A low cost endowment, also called a ‘mortgage endowment’, is designed to pay either a lump sum on the date its set to mature or on the death of the policyholder. If it’s a joint policy, the sum pays out if one policyholder dies. Once a payment is made the policy comes to an end.
It is intended to help repay interest-only mortgage loans, where you only repay the interest to the mortgage lender. The lump sum will repay part or all of your outstanding loan when you reach the end of your mortgage period, or earlier if the holder/one of the holders dies during the term.
The endowment is made up of two elements — life cover (or guaranteed minimum death benefit) and a savings investment or ‘endowment’.
With a with-profits low cost endowment, the life cover element stays level but the sum assured under the endowment element can increase by additional annual bonuses which could be added during the policy term. The sum assured is the amount we promise to pay, so long as you pay all the premiums due for the term of your policy.
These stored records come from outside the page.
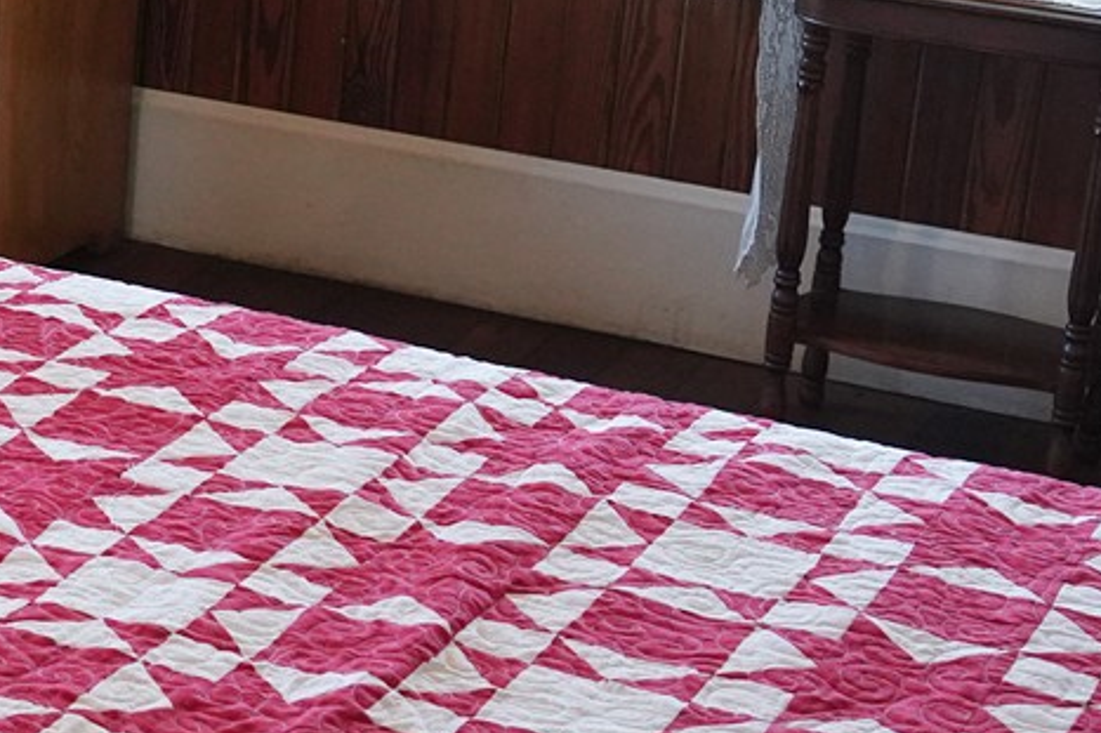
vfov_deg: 11.4
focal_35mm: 120
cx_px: -448
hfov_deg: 15.9
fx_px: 3669
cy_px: 203
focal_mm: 28
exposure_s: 1/80
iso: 3200
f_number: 6.3
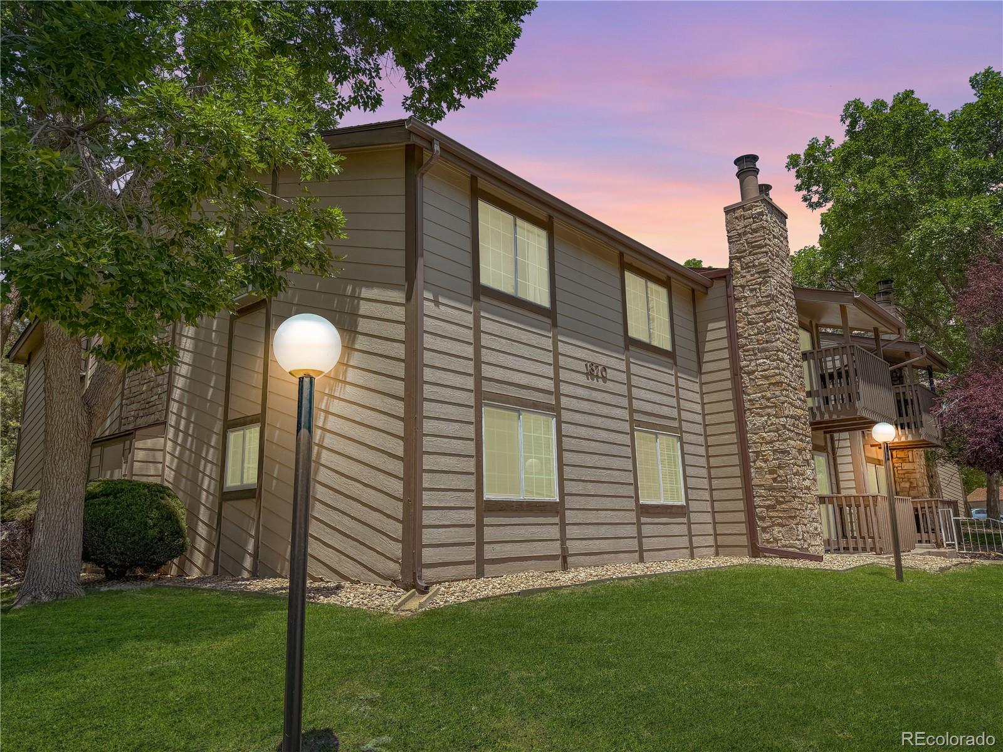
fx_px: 695
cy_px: 376
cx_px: 502
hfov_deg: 71.6
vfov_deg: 56.8
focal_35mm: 24
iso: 80
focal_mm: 6.76
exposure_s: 1/3000
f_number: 1.8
When it matures, the policy pays out the endowment sum assured and any annual and final bonuses that may have been added the term of the policy.
Good investment returns from how it has performed could result in the policy covering the outstanding mortgage amount, sometimes even with money left over. If investment returns aren’t high enough you could face a shortfall when paying off your loan.
Unfortunately in recent years bonuses on policies have been lower . Even with a final (terminal) bonus, the maturity value is often less than the target maturity value when the policy was taken out.
This is mainly due to lower levels of investment returns compared with the past when the UK had much higher levels of inflation and interest rates. This has led to shortfalls against many target maturity values. For the same reasons, most life companies are predicting shortfalls on these types of policy, maturing now or in the future. While investment returns have reduced a lot, we have also moved the funds that these policies are invested in to assets with lower investment risk.
The same factors that caused the shortfalls are also partly responsible for increases in domestic property values over the term of the policy. So while there’s a risk that the maturity value of your policy will be less than the target maturity value, the shortfall is likely to be lower than the increase in value of the property. This additional value could be used to help deal with the mortgage shortfall.
A low cost endowment offers lower monthly premiums than a full endowment because the amount you’ll receive isn’t guaranteed in the same way. A full endowment guarantees to pay the target value when the policy matures. A low cost endowment doesn’t.
There are two types of full endowment policy – non-profit and with-profits. A non-profit endowment guarantees the sum assured only. A with-profits endowment guarantees to pay the sum assured plus annual and final bonuses. As we explained earlier the sum assured is the amount we promise to pay, so long as you pay all the premiums due for the term of your policy.